[Input for this task Boundary: Start]
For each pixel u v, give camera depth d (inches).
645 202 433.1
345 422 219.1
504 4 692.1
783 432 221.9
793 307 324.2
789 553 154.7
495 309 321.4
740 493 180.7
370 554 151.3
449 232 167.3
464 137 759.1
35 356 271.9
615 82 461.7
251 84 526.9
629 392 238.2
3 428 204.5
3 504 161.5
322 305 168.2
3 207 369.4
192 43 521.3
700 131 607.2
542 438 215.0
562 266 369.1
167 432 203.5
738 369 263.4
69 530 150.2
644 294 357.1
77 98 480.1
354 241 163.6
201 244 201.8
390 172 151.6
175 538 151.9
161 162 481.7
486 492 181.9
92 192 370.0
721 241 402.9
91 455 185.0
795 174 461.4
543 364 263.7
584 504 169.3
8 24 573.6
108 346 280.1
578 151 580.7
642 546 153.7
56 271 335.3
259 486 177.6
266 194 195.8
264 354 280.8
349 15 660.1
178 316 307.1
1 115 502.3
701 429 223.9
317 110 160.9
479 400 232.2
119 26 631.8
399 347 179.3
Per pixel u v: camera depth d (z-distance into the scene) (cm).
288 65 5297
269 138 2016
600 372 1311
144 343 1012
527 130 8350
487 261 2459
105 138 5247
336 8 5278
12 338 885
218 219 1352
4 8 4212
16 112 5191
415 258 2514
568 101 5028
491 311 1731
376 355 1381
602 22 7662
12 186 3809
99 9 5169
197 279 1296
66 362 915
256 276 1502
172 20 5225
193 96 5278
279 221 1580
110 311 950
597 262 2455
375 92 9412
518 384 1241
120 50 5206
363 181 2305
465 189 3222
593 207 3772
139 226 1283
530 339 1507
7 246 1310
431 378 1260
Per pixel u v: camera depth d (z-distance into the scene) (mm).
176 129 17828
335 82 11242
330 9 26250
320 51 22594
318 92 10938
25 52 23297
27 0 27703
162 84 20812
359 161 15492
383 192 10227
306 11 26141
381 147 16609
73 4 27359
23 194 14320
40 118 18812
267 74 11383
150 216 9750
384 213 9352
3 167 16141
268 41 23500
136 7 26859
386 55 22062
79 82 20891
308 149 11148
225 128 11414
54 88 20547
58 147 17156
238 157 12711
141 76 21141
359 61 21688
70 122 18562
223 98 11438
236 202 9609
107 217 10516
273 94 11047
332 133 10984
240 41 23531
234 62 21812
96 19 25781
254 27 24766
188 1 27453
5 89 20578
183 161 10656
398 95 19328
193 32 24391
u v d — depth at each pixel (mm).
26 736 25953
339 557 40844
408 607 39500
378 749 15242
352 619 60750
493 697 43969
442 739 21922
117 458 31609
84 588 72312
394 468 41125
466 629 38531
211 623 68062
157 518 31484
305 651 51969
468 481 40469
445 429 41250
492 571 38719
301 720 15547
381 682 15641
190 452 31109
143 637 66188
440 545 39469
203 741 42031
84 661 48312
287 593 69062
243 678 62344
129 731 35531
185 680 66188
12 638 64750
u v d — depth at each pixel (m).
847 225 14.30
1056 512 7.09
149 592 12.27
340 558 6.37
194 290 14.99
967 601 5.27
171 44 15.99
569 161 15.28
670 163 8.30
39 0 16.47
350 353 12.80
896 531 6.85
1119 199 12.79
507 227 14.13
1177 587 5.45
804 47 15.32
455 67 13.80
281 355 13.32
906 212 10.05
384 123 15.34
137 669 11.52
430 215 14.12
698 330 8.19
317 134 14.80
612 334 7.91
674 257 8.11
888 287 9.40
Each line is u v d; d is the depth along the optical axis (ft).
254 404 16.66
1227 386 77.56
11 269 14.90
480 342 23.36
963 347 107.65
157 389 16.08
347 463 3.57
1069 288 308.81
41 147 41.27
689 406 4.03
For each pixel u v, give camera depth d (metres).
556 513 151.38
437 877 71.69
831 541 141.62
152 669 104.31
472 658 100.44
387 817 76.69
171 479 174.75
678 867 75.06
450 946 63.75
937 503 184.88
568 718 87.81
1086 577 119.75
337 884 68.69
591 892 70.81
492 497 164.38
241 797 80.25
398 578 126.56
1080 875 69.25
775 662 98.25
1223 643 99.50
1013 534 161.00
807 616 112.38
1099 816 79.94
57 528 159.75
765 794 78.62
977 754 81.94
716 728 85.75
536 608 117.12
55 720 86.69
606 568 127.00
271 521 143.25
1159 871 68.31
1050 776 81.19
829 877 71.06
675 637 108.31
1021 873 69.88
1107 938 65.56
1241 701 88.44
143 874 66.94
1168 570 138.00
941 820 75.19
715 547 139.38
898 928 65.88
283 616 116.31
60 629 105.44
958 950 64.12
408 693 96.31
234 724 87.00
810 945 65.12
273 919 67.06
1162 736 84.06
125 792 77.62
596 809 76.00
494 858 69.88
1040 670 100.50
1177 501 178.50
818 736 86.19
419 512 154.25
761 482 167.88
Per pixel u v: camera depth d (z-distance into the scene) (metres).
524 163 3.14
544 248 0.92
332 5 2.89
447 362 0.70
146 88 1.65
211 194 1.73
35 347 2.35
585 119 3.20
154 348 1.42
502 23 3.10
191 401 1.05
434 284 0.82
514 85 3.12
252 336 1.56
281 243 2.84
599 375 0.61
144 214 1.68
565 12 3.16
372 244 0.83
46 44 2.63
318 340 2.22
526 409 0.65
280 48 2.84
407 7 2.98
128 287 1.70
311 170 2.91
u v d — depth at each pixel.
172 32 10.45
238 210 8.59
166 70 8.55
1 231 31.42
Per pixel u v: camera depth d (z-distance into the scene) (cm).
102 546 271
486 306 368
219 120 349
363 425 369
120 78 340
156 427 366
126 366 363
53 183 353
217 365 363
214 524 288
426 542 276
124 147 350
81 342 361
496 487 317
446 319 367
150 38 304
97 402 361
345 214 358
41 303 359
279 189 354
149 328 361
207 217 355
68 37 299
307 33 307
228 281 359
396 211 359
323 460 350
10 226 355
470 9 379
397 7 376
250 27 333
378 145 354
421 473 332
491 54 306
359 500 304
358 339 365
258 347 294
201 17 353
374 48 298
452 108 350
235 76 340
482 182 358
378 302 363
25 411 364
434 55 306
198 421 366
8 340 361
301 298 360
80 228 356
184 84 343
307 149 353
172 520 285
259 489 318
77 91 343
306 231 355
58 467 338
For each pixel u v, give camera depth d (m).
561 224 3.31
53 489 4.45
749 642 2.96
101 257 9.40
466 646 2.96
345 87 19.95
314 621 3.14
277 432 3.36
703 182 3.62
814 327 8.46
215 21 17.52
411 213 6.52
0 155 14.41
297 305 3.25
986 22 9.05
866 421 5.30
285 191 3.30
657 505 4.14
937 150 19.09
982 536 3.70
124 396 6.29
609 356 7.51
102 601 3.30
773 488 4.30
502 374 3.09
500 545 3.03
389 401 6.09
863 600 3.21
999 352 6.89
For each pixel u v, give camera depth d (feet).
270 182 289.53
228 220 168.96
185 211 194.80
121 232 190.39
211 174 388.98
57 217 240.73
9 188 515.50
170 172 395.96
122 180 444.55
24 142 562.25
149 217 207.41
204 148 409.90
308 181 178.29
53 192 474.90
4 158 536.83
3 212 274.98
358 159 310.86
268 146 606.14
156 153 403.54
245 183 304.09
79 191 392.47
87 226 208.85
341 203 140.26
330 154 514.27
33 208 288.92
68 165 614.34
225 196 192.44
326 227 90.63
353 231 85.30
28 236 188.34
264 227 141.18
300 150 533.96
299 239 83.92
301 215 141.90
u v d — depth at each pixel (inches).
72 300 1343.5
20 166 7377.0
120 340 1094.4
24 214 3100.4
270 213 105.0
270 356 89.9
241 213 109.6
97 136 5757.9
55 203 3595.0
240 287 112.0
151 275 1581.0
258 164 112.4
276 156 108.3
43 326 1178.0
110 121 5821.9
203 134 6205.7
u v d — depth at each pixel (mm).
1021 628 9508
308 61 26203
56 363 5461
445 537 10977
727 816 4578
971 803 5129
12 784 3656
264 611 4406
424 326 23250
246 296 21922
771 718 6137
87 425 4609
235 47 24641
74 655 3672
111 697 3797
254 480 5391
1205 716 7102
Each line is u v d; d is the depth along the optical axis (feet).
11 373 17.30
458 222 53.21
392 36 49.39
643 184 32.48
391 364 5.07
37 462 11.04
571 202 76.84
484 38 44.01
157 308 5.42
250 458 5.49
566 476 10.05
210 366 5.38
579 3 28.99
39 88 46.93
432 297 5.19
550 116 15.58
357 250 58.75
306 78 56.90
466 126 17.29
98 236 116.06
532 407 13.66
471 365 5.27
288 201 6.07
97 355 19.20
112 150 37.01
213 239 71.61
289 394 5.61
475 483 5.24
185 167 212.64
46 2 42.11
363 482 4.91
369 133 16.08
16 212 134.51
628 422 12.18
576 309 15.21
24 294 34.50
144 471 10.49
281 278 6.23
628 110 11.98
[Input for this task Boundary: End]
What the task requires: All lines from the beginning of the material above through the one with "251 84 526.9" need to be returned exactly; please return those and only those.

The answer:
For each pixel u v, give camera depth d (inches).
645 202 433.1
345 422 219.1
504 4 692.1
783 432 221.9
793 307 324.2
789 553 154.7
495 309 321.4
740 493 180.7
370 554 151.3
449 232 167.3
464 137 759.1
35 356 271.9
615 82 461.7
251 84 526.9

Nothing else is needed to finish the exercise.